In model-based fault diagnosis, there are two main components: a first-order-logic-modeled system, and the conflict set among the observations of the real system and the predictions from the model. If the system is faulty, the minimal candidate diagnosis can be obtained by the minimal hitting set (MHS) for conflict sets; that is equivalent to solve the set cover problem.
According to the authors, “the efficient computation of all [MHS] as candidates for the conflict component sets of [the] device” under diagnosis is crucial, since deriving all MHS is NP-hard.
The authors apply the principle of divide and conquer “to decompose a large family of conflict sets into many smaller sub-families.” It is then necessary to “merge the sub-MHS to give sub-families of conflict sets”; for that, a new algorithm called Subset-Rec-MHS is proposed as the core of the new method.
According to the theory, this decomposition method “has lower complexity than that based on whole MHS families, as it avoids a large number of set unions and comparisons.” After their complexity analysis, the authors show a reduction in the computation time by a factor of about 7/16 with respect to methods that do not recombine sub-MHS. Analysis on synthetic data and on benchmark data about digital circuits confirms good time performance in many cases.
The paper is not always easy to read, as it lacks an informative introduction to the problem. It presents many pages of definitions, propositions, and demonstrations; pseudocode is also given.
The paper addresses researchers already in the field; however, readers interested in MHS for applications other than diagnosis can find the paper useful, since the computation of the MHS is independent of the model of the system being diagnosed.

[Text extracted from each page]
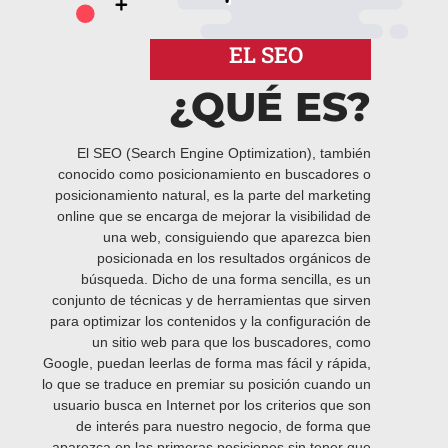
EL SEO
¿QUÉ ES?
El SEO (Search Engine Optimization), también
conocido como posicionamiento en buscadores o
posicionamiento natural, es la parte del marketing
online que se encarga de mejorar la visibilidad de
una web, consiguiendo que aparezca bien
posicionada en los resultados orgánicos de
búsqueda. Dicho de una forma sencilla, es un
conjunto de técnicas y de herramientas que sirven
para optimizar los contenidos y la configuración de
un sitio web para que los buscadores, como
Google, puedan leerlas de forma mas fácil y rápida,
lo que se traduce en premiar su posición cuando un
usuario busca en Internet por los criterios que son
de interés para nuestro negocio, de forma que
aparezca en las primeras posiciones sin tener que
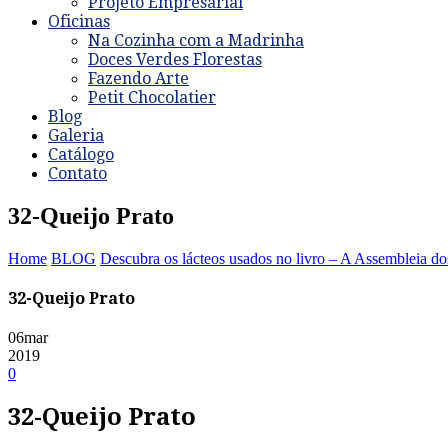
Projeto Empresarial
Oficinas
Na Cozinha com a Madrinha
Doces Verdes Florestas
Fazendo Arte
Petit Chocolatier
Blog
Galeria
Catálogo
Contato
32-Queijo Prato
Home
BLOG
Descubra os lácteos usados no livro – A Assembleia do
32-Queijo Prato
06
mar
2019
0
32-Queijo Prato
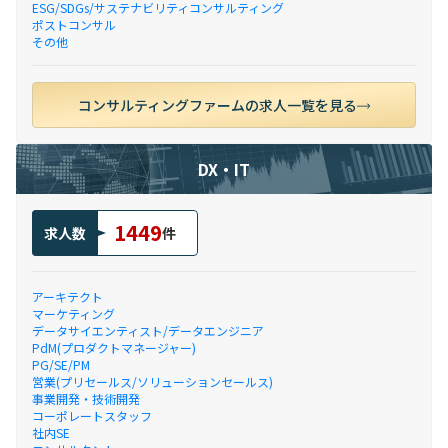
ESG/SDGs/サステナビリティコンサルティング
ポストコンサル
その他
コンサルティングファームの求人一覧を見る
DX・IT
1449
求人数
件
アーキテクト
マーケティング
データサイエンティスト/データエンジニア
PdM(プロダクトマネージャー)
PG/SE/PM
営業(プリセールス/ソリューションセールス)
事業開発・技術開発
コーポレートスタッフ
社内SE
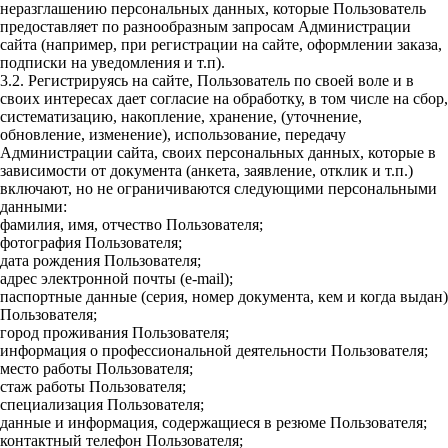
неразглашению персональных данных, которые Пользователь
предоставляет по разнообразным запросам Администрации
сайта (например, при регистрации на сайте, оформлении заказа,
подписки на уведомления и т.п).
3.2. Регистрируясь на сайте, Пользователь по своей воле и в
своих интересах дает согласие на обработку, в том числе на сбор,
систематизацию, накопление, хранение, (уточнение,
обновление, изменение), использование, передачу
Администрации сайта, своих персональных данных, которые в
зависимости от документа (анкета, заявление, отклик и т.п.)
включают, но не ограничиваются следующими персональными
данными:
фамилия, имя, отчество Пользователя;
фотография Пользователя;
дата рождения Пользователя;
адрес электронной почты (e-mail);
паспортные данные (серия, номер документа, кем и когда выдан)
Пользователя;
город проживания Пользователя;
информация о профессиональной деятельности Пользователя;
место работы Пользователя;
стаж работы Пользователя;
специализация Пользователя;
данные и информация, содержащиеся в резюме Пользователя;
контактный телефон Пользователя;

▸ **EXERCISE DIRECTIONS**
List everything that the review of the fault-diagnosis paper says the paper presents in its pages.

▸ **ANSWER SPACE**
- Definitions
- Propositions
- Demonstrations
- Pseudocode